§ **JOB ITEM**:
Return exactly the span of lines in the following data that opens with the line containing "nastarcyła jubileje z wósebnymi" and closes with the line containing "zapustojski strusack a". Include nothing else.

(Stored entries)
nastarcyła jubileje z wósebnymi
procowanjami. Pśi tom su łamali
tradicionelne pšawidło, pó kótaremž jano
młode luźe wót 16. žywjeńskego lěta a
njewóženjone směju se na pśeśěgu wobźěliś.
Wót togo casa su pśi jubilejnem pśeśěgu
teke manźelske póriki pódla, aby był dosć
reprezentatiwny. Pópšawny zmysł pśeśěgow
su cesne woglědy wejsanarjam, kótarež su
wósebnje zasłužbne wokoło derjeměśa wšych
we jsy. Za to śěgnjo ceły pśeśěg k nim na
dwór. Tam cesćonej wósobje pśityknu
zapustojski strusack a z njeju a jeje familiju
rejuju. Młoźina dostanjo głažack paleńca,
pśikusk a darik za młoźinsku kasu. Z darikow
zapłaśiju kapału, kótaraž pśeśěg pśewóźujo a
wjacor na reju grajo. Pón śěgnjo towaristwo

---

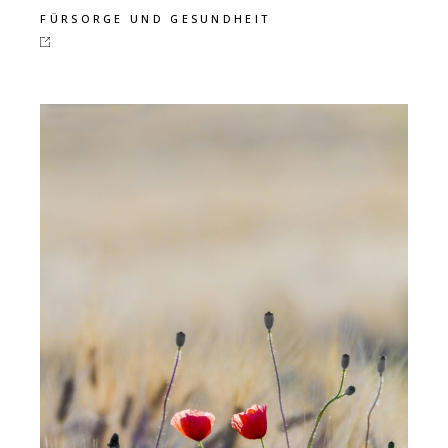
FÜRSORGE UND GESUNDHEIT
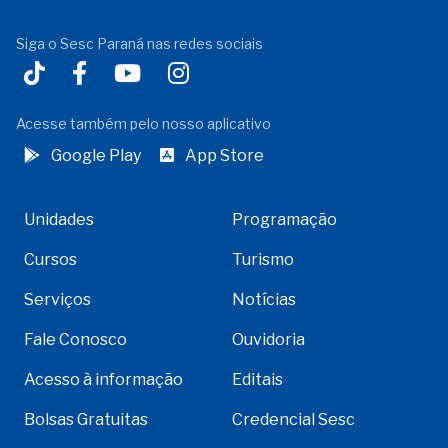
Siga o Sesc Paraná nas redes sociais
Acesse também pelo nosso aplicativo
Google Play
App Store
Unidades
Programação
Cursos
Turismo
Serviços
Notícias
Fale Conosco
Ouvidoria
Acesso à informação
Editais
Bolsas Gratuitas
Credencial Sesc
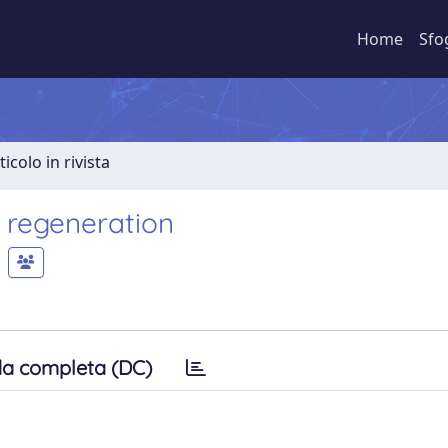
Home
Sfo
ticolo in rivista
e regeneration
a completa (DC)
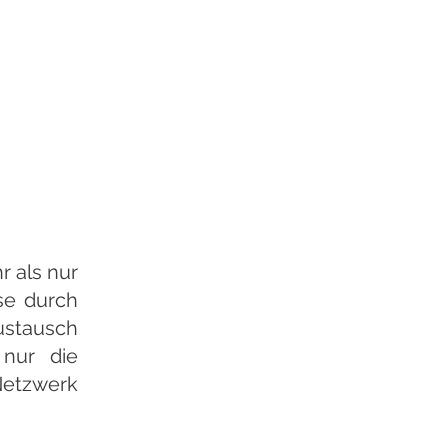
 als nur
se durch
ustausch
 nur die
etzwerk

...

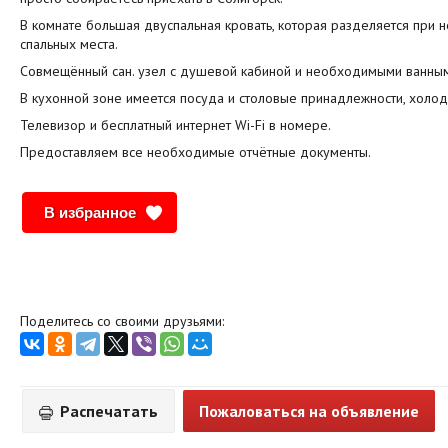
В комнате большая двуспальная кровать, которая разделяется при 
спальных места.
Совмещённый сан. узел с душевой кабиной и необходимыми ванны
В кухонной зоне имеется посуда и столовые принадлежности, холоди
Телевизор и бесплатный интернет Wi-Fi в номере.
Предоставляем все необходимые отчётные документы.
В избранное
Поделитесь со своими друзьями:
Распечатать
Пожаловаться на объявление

§ **EXERCISE OUTPUT**:
nastarcyła jubileje z wósebnymi
procowanjami. Pśi tom su łamali
tradicionelne pšawidło, pó kótaremž jano
młode luźe wót 16. žywjeńskego lěta a
njewóženjone směju se na pśeśěgu wobźěliś.
Wót togo casa su pśi jubilejnem pśeśěgu
teke manźelske póriki pódla, aby był dosć
reprezentatiwny. Pópšawny zmysł pśeśěgow
su cesne woglědy wejsanarjam, kótarež su
wósebnje zasłužbne wokoło derjeměśa wšych
we jsy. Za to śěgnjo ceły pśeśěg k nim na
dwór. Tam cesćonej wósobje pśityknu
zapustojski strusack a z njeju a jeje familiju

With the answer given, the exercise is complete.